Your assignment: Your whole reply should be the lines from the one that contains "focal_35mm: 26" through the last line of the listing, copied exactly.

== == ==

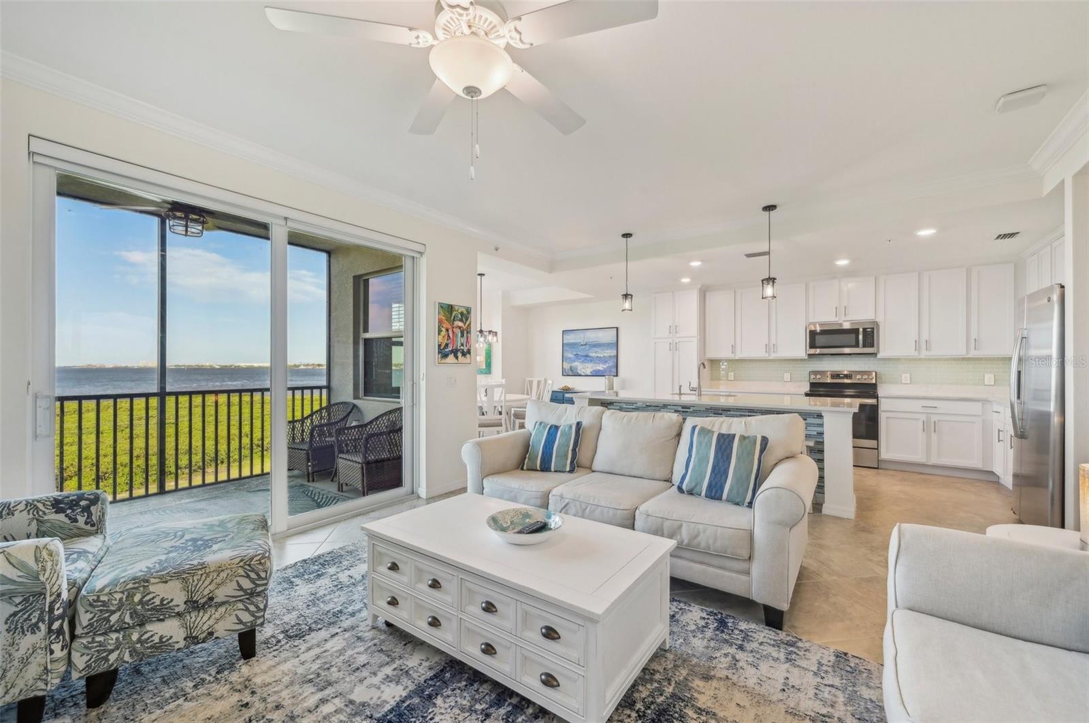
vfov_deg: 81.1
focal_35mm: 14
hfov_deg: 104.3
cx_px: 544
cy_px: 362
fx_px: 423
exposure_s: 1/125
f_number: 8
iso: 400
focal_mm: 14
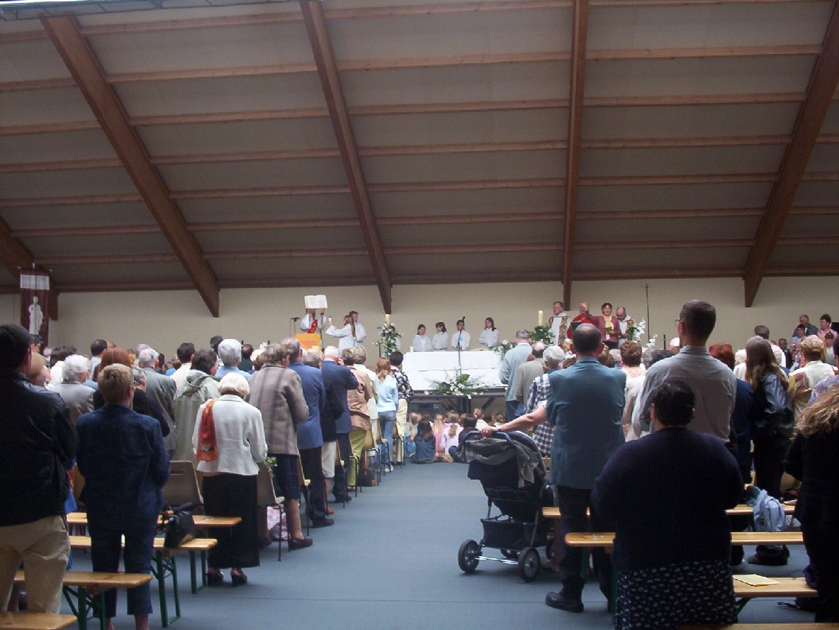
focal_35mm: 39
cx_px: 420
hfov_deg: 47.9
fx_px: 945
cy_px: 315
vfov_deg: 36.8
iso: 100
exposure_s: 1/40.4
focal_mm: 6
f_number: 4.5
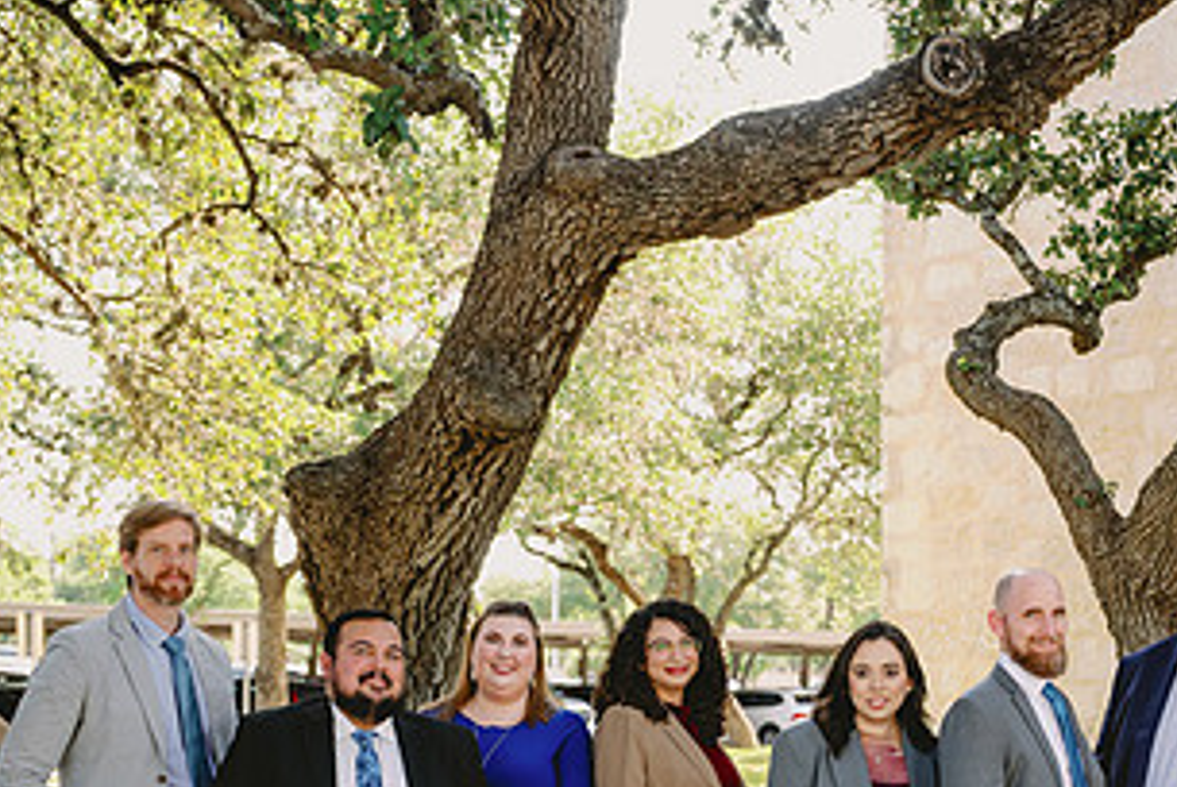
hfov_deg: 26.5
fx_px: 2487
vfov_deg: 17.7
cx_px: 772
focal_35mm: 76
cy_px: 739
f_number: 3.5
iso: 200
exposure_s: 1/160
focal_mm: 40
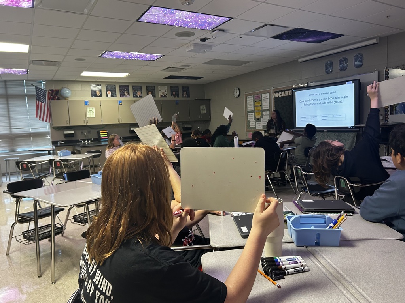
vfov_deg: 53.1
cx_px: 202
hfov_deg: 67.3
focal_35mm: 26
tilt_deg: -5.8
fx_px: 304
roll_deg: +2.7
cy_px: 152
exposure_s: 1/60
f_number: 1.5
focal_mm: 5.7
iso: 200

== == ==

Solved problem:
focal_35mm: 26
tilt_deg: -5.8
fx_px: 304
roll_deg: +2.7
cy_px: 152
exposure_s: 1/60
f_number: 1.5
focal_mm: 5.7
iso: 200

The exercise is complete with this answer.